Escape From The Red Planet is a tower defense game, and if you’re looking for something feature-packed and complex, this will not be the title for you. However, if you’re in the mood for a pared down, solid title that doesn’t try to be more than it is, Escape from The Red Planet is a good option.
I know I sound a bit like a broken record when I observe that x or y title doesn’t have much in the way of a story, but Red Planet really doesn’t. The premise is that you’re a space explorer, Commander Blackwell, who crash landed on Mars in 1979. The locals aren’t too pleased at your entrance, and you have to battle them to survive long enough for rescue.
That’s it. That’s the entirety of the game, and that’s really not a bad thing. Red Planet’s developers have opted to take a more focused approach to game design, eschewing adding content for content’s sake, and you know, that’s refreshing.
Red Planet sets out to be a tower defense title, and that’s exactly what it is. There are two additional modes—FPS and Infinite—but they likely won’t wow you. The core of Red Planet is devoted to unlocking new towers and enemy types while juggling the resources you’ll need to complete your missions. Note, there are only 25 of these, and once you’re done, you’re done.
The resource management aspect of the game is fairly straightforward, if not without difficulty. Placing towers requires solar energy, and as you would expect, you begin each level with a paltry amount of this energy, which depletes very, very quickly. The smart strategy is therefore to invest your initial energy into the generators, which will then increase your resource pool. You do have a blaster with which you can defend while you build up your solar energy reserves, so you aren’t entirely defenseless against the initial waves of Martians. After that, it’s a question of finding a balance between tower placement, barricade placement, and the all-important solar generator upgrades.
Seriously, you really do need to focus on the upgrades. That solar energy pool can make or break your engagement. Fortunately, the Martians aren’t mostly speed demons, so you should have some time to recoup your energy investment to expend on towers. You will need to rely on your blaster, though, so do expect to account for that when laying out your strategy. What’s even better about this is that your blaster doesn’t require an energy expenditure, but the trade-off is of course, ammo. You’ll therefore need to keep a weather eye on your ammo pool. I generally prefer to rely on the towers rather than engaging myself, but that’s really not a workable strategy in Red Planet, especially given the rather limited solar energy pool.
Red Planet does offer a pretty solid number of towers to unlock as well as a decent variety of enemies that require a variety of strategies. Generally, however, it introduces these Martian varieties at exactly the same time they introduce their countering tower. For example, you’ll get to unlock Bomb Towers, with powerful area of effect damage, just in time for the yellow Martians to come bearing down on you in hordes. This tendency actually determines one key aspect of gameplay.
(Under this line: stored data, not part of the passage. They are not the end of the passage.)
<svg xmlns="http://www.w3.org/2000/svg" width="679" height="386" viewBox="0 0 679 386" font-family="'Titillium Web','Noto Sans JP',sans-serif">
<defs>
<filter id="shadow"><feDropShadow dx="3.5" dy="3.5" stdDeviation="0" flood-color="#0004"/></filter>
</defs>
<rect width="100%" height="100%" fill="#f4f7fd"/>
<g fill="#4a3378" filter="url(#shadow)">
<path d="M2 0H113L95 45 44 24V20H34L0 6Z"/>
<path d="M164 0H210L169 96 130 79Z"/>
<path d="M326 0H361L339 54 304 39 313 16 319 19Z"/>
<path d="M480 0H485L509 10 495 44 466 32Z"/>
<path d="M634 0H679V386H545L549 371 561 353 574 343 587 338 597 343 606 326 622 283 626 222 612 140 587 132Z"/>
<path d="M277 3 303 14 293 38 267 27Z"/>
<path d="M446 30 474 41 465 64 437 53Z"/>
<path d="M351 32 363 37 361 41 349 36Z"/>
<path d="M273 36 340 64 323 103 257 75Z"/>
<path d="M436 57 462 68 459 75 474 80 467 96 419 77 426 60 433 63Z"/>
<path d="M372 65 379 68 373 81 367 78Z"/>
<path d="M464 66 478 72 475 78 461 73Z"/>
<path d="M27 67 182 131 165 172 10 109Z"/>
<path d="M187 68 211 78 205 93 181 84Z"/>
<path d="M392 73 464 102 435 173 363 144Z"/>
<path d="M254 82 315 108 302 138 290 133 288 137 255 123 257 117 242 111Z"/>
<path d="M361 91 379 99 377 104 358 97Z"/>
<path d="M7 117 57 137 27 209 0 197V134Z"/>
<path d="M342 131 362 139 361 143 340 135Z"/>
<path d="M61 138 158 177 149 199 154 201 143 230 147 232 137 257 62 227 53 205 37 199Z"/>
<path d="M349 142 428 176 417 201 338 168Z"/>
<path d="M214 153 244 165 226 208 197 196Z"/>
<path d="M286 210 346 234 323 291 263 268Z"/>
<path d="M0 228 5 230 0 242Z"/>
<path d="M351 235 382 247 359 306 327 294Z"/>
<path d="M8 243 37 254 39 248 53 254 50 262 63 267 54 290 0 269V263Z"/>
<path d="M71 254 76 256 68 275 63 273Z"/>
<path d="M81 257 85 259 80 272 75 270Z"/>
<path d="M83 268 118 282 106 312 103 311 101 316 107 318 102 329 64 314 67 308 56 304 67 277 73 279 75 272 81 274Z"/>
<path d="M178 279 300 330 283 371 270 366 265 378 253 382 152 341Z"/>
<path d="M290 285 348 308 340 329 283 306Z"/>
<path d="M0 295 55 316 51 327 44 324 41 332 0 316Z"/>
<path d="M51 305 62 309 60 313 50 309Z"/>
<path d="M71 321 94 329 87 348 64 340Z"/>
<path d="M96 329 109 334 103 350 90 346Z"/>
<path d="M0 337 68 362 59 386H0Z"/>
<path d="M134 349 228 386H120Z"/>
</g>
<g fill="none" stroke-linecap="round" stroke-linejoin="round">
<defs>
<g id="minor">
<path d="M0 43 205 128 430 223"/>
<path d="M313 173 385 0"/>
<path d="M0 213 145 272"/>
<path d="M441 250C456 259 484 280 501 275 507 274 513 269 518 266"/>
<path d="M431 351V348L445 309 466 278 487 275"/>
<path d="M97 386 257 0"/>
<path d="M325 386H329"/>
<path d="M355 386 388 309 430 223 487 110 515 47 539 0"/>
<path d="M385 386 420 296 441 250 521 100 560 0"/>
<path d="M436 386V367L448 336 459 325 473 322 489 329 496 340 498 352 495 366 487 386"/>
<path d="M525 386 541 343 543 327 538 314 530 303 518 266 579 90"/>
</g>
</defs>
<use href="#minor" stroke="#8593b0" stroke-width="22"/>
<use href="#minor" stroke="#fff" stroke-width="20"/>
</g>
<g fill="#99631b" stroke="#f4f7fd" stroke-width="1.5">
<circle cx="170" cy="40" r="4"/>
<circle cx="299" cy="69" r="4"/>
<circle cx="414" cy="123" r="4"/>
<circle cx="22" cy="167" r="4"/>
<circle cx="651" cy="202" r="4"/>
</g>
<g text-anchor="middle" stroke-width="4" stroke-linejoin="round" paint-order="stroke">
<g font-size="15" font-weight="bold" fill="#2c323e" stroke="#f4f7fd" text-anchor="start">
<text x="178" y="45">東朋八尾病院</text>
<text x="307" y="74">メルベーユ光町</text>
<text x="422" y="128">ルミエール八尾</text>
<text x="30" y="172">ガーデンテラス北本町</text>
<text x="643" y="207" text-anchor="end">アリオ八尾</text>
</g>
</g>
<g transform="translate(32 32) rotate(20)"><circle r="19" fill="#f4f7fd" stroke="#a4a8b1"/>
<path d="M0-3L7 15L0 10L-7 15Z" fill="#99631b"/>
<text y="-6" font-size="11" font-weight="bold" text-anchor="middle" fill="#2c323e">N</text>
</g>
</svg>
Red Planet isn’t a game that rewards advance planning because the enemies tend to require a very specific tower to counter them, and until you know what kind of enemy is coming from which quadrant, you can’t really anticipate what you are going to need until you need it. That’s not a problem for players not interested in grand strategies, but if you’re looking for that kind of gameplay experience, Red Planet will not give it to you. This isn’t to say that Red Planet won’t challenge you because it will, but the challenge lies more in resource management and quick thinking in response to a stimulus than chess-like strategies.
After experiencing the somewhat steep difficulty curve of the levels, you will encounter bosses. These encounters often do require a thoughtful strategy. As the bosses are larger versions of the enemies you’ve faced with deep wells of HP, you’ll have to think more carefully about your approach. I really think the boss battles are where Red Planet shines.
Visually, the title is polished, with clean graphics and an almost arcade-like look, and the soundtrack creates a pleasant retro vibe. However, you’re not really playing Red Planet for its insane graphics. You’re playing it for the towers.
Escape from The Red Planet isn’t going to blow you away with its storytelling or gameplay, but what it will do is offer a respectable tower defense game experience. The 25 missions are straightforward, as are the controls, once you figure them out.
Escape from The Red Planet retails on Steam for an eminently reasonable $5.99.
Stray Thoughts From Behind the Keyboard
- I didn’t care for the computer’s pop-up messages. I found them distracting, but I realize that this is likely my own issue than an issue with game design.
- You’re Commander Abby Blackwell, which I appreciated.
- The floaty platform on which Blackwell sits yielded some weird movement effects.
- Escape from The Red Planet targets the closest enemy first and only very slowly shifts between targets. It’s a minor quibble.
- Let’s be real. I chose the Bomb Tower as an example because Bomb Towers are cool.